Pero el abuelo seguirá. Siempre seguirá vivo en mi recuerdo, mientras él poderoso e imponente, fiel a sus propias palabras y deseo más ferviente, sigue cumpliendo al pie de la letra su última voluntad en esta, su tierra:

 

“Que mi espíritu libre vague errátil por tus sabanas, repose en los sombreados remansos de tus quebradas, o alborozado en los torbellinos o polvaredas que se levantan con el viento estival.

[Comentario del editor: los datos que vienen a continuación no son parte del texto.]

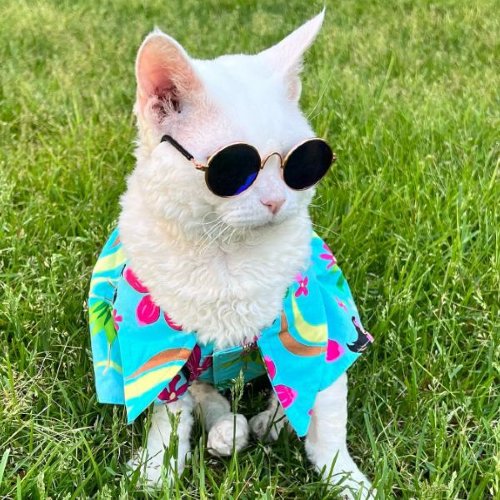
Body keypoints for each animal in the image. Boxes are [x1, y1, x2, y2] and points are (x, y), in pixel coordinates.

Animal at [119, 9, 374, 498]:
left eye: (302, 162)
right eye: (235, 170)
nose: (276, 200)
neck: (228, 257)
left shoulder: (328, 328)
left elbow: (327, 419)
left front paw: (345, 478)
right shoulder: (160, 347)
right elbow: (168, 417)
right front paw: (159, 470)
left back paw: (266, 423)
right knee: (205, 395)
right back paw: (226, 429)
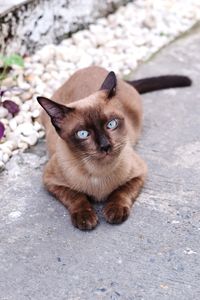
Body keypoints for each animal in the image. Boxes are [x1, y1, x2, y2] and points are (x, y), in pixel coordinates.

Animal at [36, 65, 191, 230]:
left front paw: (115, 211)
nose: (105, 146)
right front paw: (85, 218)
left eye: (111, 124)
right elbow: (76, 196)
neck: (98, 172)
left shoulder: (139, 173)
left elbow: (120, 191)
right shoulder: (51, 181)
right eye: (83, 134)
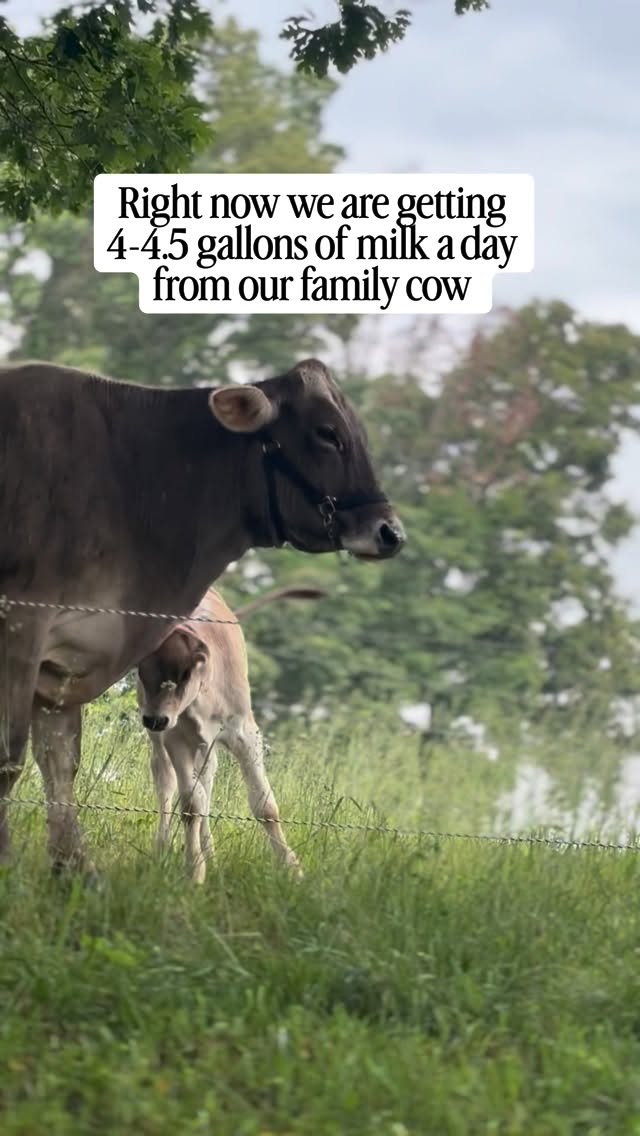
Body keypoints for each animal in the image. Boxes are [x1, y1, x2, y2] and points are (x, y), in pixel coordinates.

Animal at [137, 584, 324, 883]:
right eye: (142, 672)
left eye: (185, 673)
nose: (155, 718)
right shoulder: (176, 738)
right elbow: (190, 805)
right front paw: (194, 871)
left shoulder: (245, 734)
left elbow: (265, 804)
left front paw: (292, 868)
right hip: (161, 740)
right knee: (164, 778)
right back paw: (163, 846)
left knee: (206, 780)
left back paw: (210, 852)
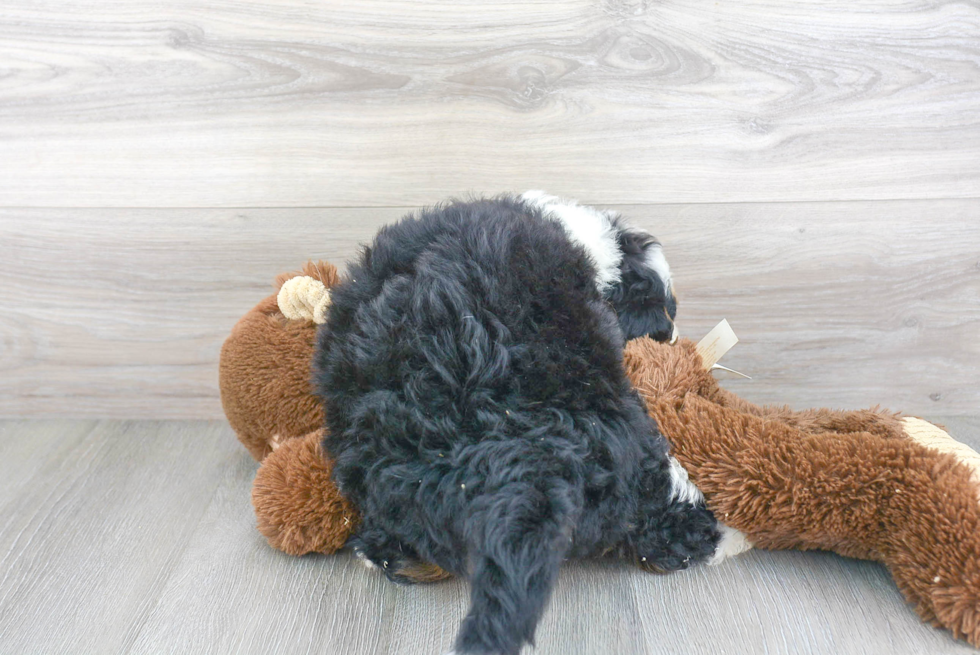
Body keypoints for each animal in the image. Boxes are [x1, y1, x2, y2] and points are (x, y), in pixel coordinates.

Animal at [316, 192, 736, 652]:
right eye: (665, 308)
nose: (672, 337)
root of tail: (513, 455)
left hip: (383, 460)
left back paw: (391, 556)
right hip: (626, 433)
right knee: (658, 502)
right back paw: (715, 537)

Quiero que guarden estas páginas todo lo que amándote aprendí de ti misma, para que quienes llevan mi sangre y tuvieron, como yo, la fortuna de que allí se arrullaran sus cunas, sepan también amarte”. - Benjamín Rocha Gómez, al Aceituno

 

 

MFR. Mamaroneck, Julio 18, 2025

 

2 comentarios

  • Que lindo Kika me tocó el fondo de mi corazón por que también Benjamin marcó mi vida . Me acuerdo de tantos momentos tan especiales que tuve la fortuna de compartir. ❤️✨

    Luz Mary Beltran en

  • Kika, hermoso el bosquejo de tu abuelo Benjamin. Cuando el corazon habla, es asi como se expresa. Con estas palabras haz honrado su memoria y asi sigue vivo en nuestros corazones. Felicitaciones!!